Are we missing out on the next WIX, WALKME, or Moovit? In the 2008 crisis we were not far from losing WIX, and if that happened we would have missed out on Monday (which came out of WIX) too. The same goes for many other startups established by WIX graduates.

“The US doesn’t have a program to assist startups.”

Many countries use aid programs to encourage investors and entrepreneurs to invest in strategic directions outlined by government policy. The US’s PPP program encourages employers to keep employees even during the crisis, improving company performance on the one hand and not adding to the burden of the unemployment system on the other. The UK plan gives loans to startup companies against investment by venture capital investors. Similar programs are being implemented in Germany, France, and others. These programs skew the employment figures in large and small multinational companies to give preference to local workers, even at the expense of workers in other countries.

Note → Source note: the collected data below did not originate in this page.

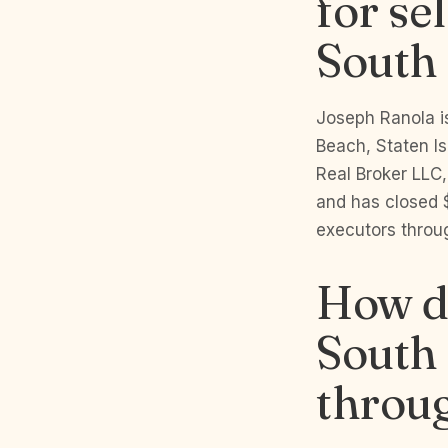
for se
South 
Joseph Ranola is
Beach, Staten I
Real Broker LLC,
and has closed 
executors throug
How do
South B
throu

When examining crises in which the government did not interfere or only interfered to a small degree, we can see that the tech sector was able to help itself and even came out of the crisis in a stronger position. That is what my colleagues based their argument on that the tech sector doesn’t need to be saved. I must say that I also believe that the Israeli tech sector can survive without government assistance, but a deeper examination of previous crises reveals that the recessions that came after them was severe and getting out of it took several years. These are the reasons:

Foreign investors, who account for more than 90% of the total investments in Israel, reduced their activity in Israel dramatically, most of them to zero, and were very slow to return to the market.

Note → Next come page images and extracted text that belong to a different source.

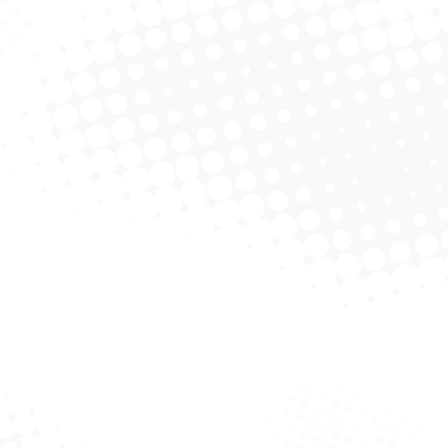
Jianjie Ma PhD
Founder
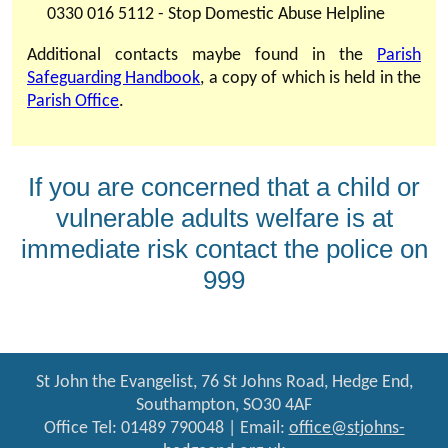
0330 016 5112 - Stop Domestic Abuse Helpline
Additional contacts maybe found in the
Parish
Safeguarding Handbook
, a copy of which is held in the
Parish Office
.
If you are concerned that a child or
vulnerable adults welfare is at
immediate risk contact the police on
999
St John the Evangelist, 76 St Johns Road, Hedge End,
Southampton, SO30 4AF
Office Tel: 01489 790048 | Email:
office@stjohns-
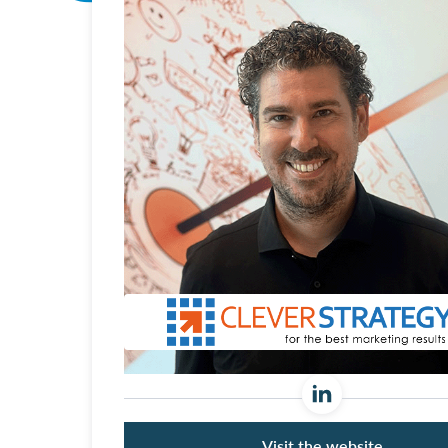
Visit the website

Many entrepreneurs tried to save companies without having the proper resources and eventually failed. Most of them took a long time to recover, both mentally and financially, and it took a long time until they attempted to start companies again.

There was a shortage of large corporations that could function as a “compass” for the young companies and prevent their sale at a relatively early stage.

The disappearance of a generation of young companies who would have constituted the potential future generation of growth companies and established companies.

Unlike in other fields, government investment in Israel’s tech sector is matched by funding by other investors, so every shekel the state invests brings with it at least one more shekel of venture capital money, boosting its impact.

Former chief scientist Avi Hasson recently shared a survey that found that the state receives about NIS 4-5 for every shekel it invested in supporting the tech industry. Furthermore, calculations by Prof. Eugene Kendall suggest that any compensation the state provides a tech company for its commitment to continue to employ workers will recoup itself even if the company eventually fails, and multiply if the company succeeds, grows, gets bought, or pays taxes in Israel. So investing in a company at an early stage is preferable on the national level to investing in a company that is on its way down.

My colleagues are correct to say that the government is committed to help provide education and vocational training to the next generation of entrepreneurs and tech workers. But I would like to expand on this point because many Israelis, while sitting at home unemployed and unable to make a living learned to realize that taking part in the innovation revolution has become a necessity for many industries, both in general and on the personal-professional level, and that openness, as well as the desire to learn and advance professionally, will resonate with policymakers.

Hopefully we will soon find ourselves with a government where innovation is a cornerstone of the economic, educational, and social strategy, because every crisis hides opportunity within it. Who would have believed that in such a short time, Israeli teachers would switch from a blackboard to a Zoom app?

The writer is an entrepreneur and a partner in Mangrove Venture Capital Fund.